How to compare in shell script?

Question

How to compare in shell script?

Or, why the following script prints nothing?

x=1
if[ $x = 1 ] then echo "ok" else echo "no" fi

Answer 1

You could compare in shell in two methods

1. Single-bracket syntax ( if [ ] )
2. Double-parenthesis syntax ( if (( )))

---

Using Single-bracket syntax

Operators :-

-eq is equal to

-ne is not equal to

-gt is greater than

-ge is greater than or equal to

-lt is less than

-le is less than or equal to

In Your case :-

x=1
if [ $x -eq 1 ]
then 
  echo "ok" 
else 
  echo "no" 
fi

Double-parenthesis syntax

Double-parentheses construct is also a mechanism for allowing C-style manipulation of variables in Bash, for example, (( var++ )).

In your case :-

x=1
if (( $x == 1 )) # C like statements 
then
    echo "ok"
else
    echo "no"
fi

Answer 2

Short solution with shortcut AND and OR:

x=1
(( $x == 1 )) && echo "ok" || echo "no"

Answer 3

It depends on the language. With bash, you can use == operator.

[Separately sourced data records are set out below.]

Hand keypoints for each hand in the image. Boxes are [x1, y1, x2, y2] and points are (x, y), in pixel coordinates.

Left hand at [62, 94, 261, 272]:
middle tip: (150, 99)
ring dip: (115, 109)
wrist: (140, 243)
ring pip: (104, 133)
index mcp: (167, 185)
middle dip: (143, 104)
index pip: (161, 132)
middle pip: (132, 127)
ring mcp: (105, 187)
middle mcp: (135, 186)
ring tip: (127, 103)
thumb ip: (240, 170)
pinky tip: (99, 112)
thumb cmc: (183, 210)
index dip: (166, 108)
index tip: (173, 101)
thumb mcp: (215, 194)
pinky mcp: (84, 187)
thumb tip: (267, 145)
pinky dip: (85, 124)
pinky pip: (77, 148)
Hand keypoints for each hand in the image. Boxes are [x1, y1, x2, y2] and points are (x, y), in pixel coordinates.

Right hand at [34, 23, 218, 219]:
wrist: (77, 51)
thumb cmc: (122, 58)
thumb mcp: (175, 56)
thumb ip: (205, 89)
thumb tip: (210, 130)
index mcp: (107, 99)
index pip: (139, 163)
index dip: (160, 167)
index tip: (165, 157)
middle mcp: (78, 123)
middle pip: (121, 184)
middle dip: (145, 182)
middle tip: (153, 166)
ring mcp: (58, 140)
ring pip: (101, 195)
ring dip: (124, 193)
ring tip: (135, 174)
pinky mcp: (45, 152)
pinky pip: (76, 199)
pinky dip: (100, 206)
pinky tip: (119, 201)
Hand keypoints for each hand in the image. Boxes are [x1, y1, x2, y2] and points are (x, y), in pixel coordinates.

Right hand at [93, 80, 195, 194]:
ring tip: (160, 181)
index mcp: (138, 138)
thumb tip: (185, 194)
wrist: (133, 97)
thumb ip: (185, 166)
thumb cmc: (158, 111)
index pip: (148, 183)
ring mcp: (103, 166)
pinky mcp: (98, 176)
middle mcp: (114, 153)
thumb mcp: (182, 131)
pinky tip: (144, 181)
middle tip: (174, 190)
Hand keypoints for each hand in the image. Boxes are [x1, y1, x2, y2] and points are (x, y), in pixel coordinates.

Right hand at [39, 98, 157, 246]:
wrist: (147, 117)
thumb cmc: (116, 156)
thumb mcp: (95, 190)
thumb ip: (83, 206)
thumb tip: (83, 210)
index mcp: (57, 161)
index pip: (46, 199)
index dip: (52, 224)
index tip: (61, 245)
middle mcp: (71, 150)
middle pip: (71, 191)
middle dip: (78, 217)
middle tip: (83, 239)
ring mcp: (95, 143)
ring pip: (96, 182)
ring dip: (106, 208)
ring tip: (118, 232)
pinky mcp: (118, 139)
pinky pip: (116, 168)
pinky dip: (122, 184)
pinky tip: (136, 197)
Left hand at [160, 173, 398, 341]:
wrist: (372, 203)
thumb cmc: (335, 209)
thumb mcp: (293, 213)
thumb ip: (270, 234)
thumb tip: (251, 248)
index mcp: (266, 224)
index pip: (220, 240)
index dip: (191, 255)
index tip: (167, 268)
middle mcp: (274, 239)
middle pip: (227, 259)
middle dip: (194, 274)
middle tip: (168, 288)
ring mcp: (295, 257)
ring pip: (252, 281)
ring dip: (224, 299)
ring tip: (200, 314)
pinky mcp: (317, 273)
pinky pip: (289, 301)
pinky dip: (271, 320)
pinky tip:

Otherwize you may use -eq -lt -gt for equals, lowerthan, greaterthan.

$ x=1
$ if [ "$x" == "2" ]; then echo "yes"; else echo "no"; fi
no

Edit: added spaces arround == and tested with 2.

Answer 4

With numbers, use -eq, -ne, ... for equals, not equals, ...

x=1
if [ $x -eq 1 ]
then 
  echo "ok" 
else 
  echo "no" 
fi

And for others, use == not =.